The 7 p.m. Reckoning

The next major election is the 2025 Coordinated Election on Tuesday, Nov. 4. To register, Colorado residents can easily do so online via the Secretary of State's website, or in person at the Weld County Clerk and Recorder's office right up to and including Election Day. Voting in Colorado is primarily done through a mail-in ballot system, with ballots being sent to all registered voters starting a few weeks before the election. You can return your completed ballot by mail or at one of the official 24-hour drop-off locations or Voter Service and Polling Centers (VSPCs). In-person voting and ballot replacement services are also available at VSPCs throughout the county leading up to and on Election Day.

Across Weld County, three individuals, connected only by the shared date on that page, Tuesday, Nov. 4, the General Election, were finalizing their voting plans. This was no ordinary election; it was a comprehensive moment of civic choice, featuring everything from the pivotal national contests to critical local decisions on the Weld County Commissioner seats and various statewide ballot initiatives that would shape Colorado’s economy and social policy for years to come. The weight of these choices, local, state and federal, lent a gravity to the impending deadline.

For Faith Gibeau, a UNC student, the challenge wasn’t motivation, but paperwork. She had moved cross-country to Greeley for school, and the deadlines felt like moving targets. The process of establishing residency felt tedious and stressful, like an obstacle course designed just for out-of-state students.

“As an out-of-state student at UNC, the hardest part was figuring out if I should even vote here or back home,” she confessed to a friend over coffee. “I chose Greeley, but proving residency and getting a new state ID just to register felt like I was back in high school. I'm registered now, but I was worried I wouldn't make the cut-off to get a ballot mailed to my dorm in time.”

Once that initial batch of mail ballots began moving, the election season was officially in full swing, offering every active registered voter a physical connection to the ballot box.
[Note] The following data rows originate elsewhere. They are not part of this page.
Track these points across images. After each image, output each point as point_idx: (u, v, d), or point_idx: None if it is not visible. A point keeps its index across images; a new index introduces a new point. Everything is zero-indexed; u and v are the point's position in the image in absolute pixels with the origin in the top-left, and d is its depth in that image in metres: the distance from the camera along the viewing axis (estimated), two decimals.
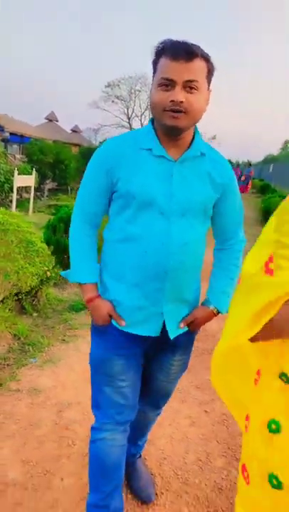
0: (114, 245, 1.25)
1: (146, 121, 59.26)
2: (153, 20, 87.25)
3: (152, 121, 1.22)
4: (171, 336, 1.29)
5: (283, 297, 0.79)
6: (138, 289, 1.22)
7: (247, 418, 0.97)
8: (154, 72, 1.14)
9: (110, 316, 1.27)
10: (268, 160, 29.68)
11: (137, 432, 1.67)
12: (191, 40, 1.10)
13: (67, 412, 2.16)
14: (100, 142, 24.21)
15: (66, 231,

Laura Palmer, a long-time Greeley resident, didn't worry about the mail date; she worried about time. Her job in Loveland meant she spent ten hours a day outside of Weld County. In a different county, she would have had to race back from Larimer County to find a polling place, but Colorado’s mail-in system was designed for efficiency, prioritizing the voter’s residence.

“I live in Greeley, but I’m in Loveland working most of the day. Honestly, if Colorado didn't mail ballots, I’d never have time to vote!” Palmer explained, tucking her Weld County ballot into her purse a week before Election Day. “I just make sure my Weld County ballot is signed and dropped in a box before 7 p.m. on Election Day. My residence is what matters, not where I clock in.”
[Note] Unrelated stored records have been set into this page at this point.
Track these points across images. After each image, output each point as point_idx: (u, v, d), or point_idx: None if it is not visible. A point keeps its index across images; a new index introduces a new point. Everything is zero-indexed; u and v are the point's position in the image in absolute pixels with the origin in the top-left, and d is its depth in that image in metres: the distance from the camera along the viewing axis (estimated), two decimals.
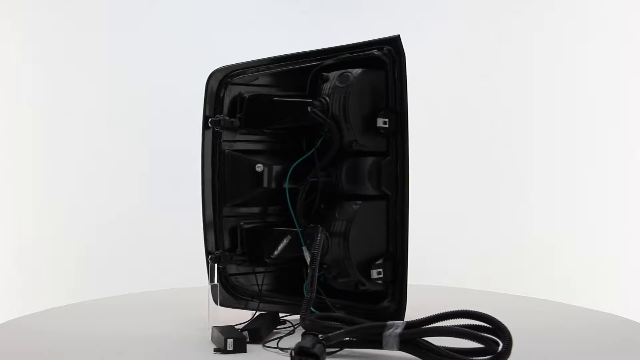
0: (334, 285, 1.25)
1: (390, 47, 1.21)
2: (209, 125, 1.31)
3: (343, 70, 1.22)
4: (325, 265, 1.23)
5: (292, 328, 1.23)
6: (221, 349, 1.09)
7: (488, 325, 0.98)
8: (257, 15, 2.77)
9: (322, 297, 1.21)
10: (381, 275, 1.21)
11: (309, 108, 1.21)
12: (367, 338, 1.04)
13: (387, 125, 1.20)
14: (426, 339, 1.00)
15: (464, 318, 1.00)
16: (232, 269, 1.33)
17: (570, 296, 1.77)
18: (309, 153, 1.26)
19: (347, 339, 1.05)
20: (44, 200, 2.70)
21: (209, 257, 1.31)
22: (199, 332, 1.21)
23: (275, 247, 1.27)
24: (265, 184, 1.29)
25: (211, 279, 1.30)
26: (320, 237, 1.18)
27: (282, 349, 1.09)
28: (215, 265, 1.30)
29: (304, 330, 1.09)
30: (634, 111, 2.65)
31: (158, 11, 2.74)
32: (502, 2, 2.72)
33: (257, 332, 1.16)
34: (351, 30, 2.40)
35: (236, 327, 1.18)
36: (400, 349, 1.00)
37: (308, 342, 1.00)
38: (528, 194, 2.67)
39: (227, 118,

Palmer represented the streamlined voter, relying on secure drop-off boxes that required no stamps and no worries about postmarks, because a ballot received even a minute past the 7 p.m. deadline is automatically rejected.

Then there was Mason Peck, a new voter, navigating the civic landscape for the first time. The flexibility of Colorado’s system, online registration, in-person registration, mail ballots and in-person voting, had only amplified his confusion.

“When they said I could register to vote online or in person, and even on Election Day, I got confused,” Peck said. “It's my first time, so I didn't know if I’d done it right online. My plan is just to go to a Voter Service and Polling Center right before Election Day. That way, if anything is wrong with my registration, I can fix it and vote right there, up until 7 p.m.”

Peck understood the ultimate fail-safe: the Voter Service and Polling Centers (VSPCs) are open from 7 a.m. to 7 p.m. on Nov. 4, offering registration, replacement ballots, and in-person voting right up to the final second.

Three voters, three different paths, all converging on the firm, unmoving deadline that united them: 7 p.m.